Text excerpt:
- - -
A tubular chamber wall is adjacent to the bottom plate. A bottom
removable seal provides a vacuum seal between the bottom plate and
the tubular chamber wall at a first end of the tubular wall. A top
plate is adjacent to the tubular chamber wall. A top removable seal
provides a vacuum seal between a second end of the tubular wall and
the top plate. A wafer chuck is disposed between the bottom plate
and the top plate.
[0005] These and other features of the present invention will be
described in more details below in the detailed description of the
invention and in conjunction with the following figures.
BRIEF DESCRIPTION OF THE DRAWINGS
[0006] The present invention is illustrated by way of example, and
not by way of limitation, in the figures of the accompanying
drawings and in which like reference numerals refer to similar
elements and in which:
[0007] FIG. 1 is perspective view of an embodiment of the
invention.
[0008] FIG. 2 is a cross-sectional view of the embodiment shown in
FIG. 1.
[0009] FIG. 3 is a disassembled view of the embodiment shown in
FIG. 2.
[0010] FIG. 4 is a schematic view of a plasma processing system
that uses an embodiment of the invention.
[0011] FIG. 5 is an enlarged view of section 5 of the embodiment
shown in FIG. 2.
[0012] FIG. 6 is an enlarged view of section 6 of the embodiment
shown in FIG. 2.
DETAILED DESCRIPTION OF THE PREFERRED EMBODIMENTS
[0013] The present invention will now be described in detail with
reference to a few preferred embodiments thereof as illustrated in
the accompanying drawings. In the following description, numerous
specific details are set forth in order to provide a thorough
understanding of the present invention. It will be apparent,
however, to one skilled in the art, that the present invention may
be practiced without some or all of these specific details. In
other instances, well known process steps and/or structures have
not been described in detail in order to not unnecessarily obscure
the present invention.
- - -
Data shown:
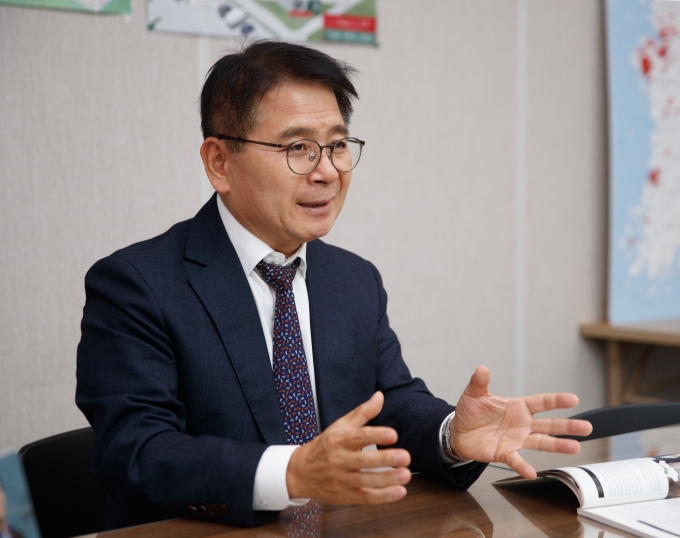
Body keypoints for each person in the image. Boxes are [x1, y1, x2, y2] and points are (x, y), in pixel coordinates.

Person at [75, 40, 592, 530]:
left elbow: (390, 400)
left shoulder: (353, 279)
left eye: (338, 145)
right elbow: (135, 451)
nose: (326, 172)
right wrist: (291, 473)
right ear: (220, 163)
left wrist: (451, 435)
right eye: (298, 147)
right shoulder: (137, 284)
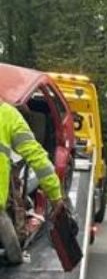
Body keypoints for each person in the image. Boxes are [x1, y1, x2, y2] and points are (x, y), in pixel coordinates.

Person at [0, 101, 66, 265]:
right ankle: (15, 258)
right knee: (14, 255)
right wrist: (55, 196)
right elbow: (39, 160)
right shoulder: (8, 115)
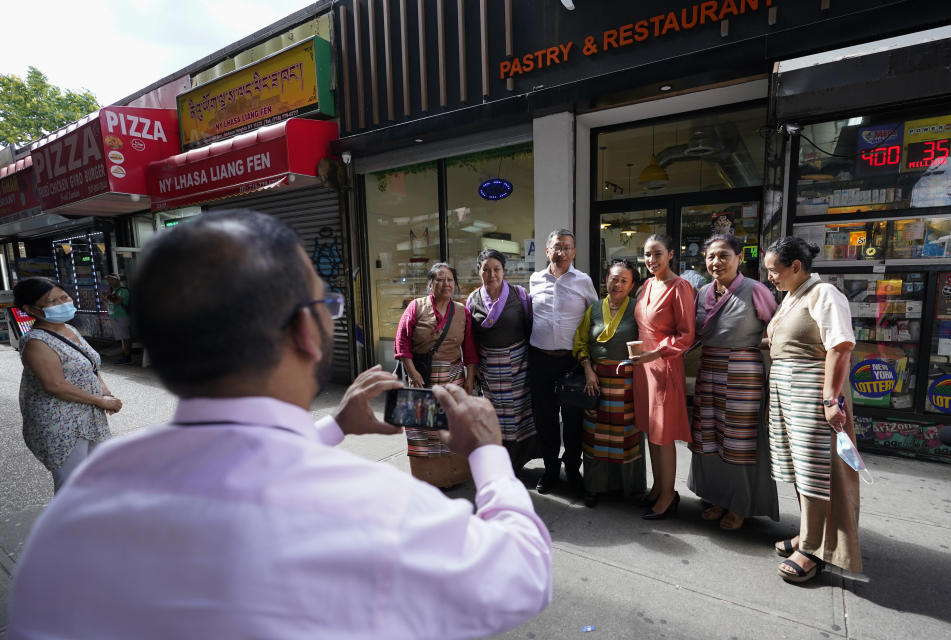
- - -
Goal of the exercise: Reproduce word for word the passage of the chamber patent text starting at "[0005] These and" and ending at "the following figures.".

Response to the task:
[0005] These and other features of the present invention will be
described in more details below in the detailed description of the
invention and in conjunction with the following figures.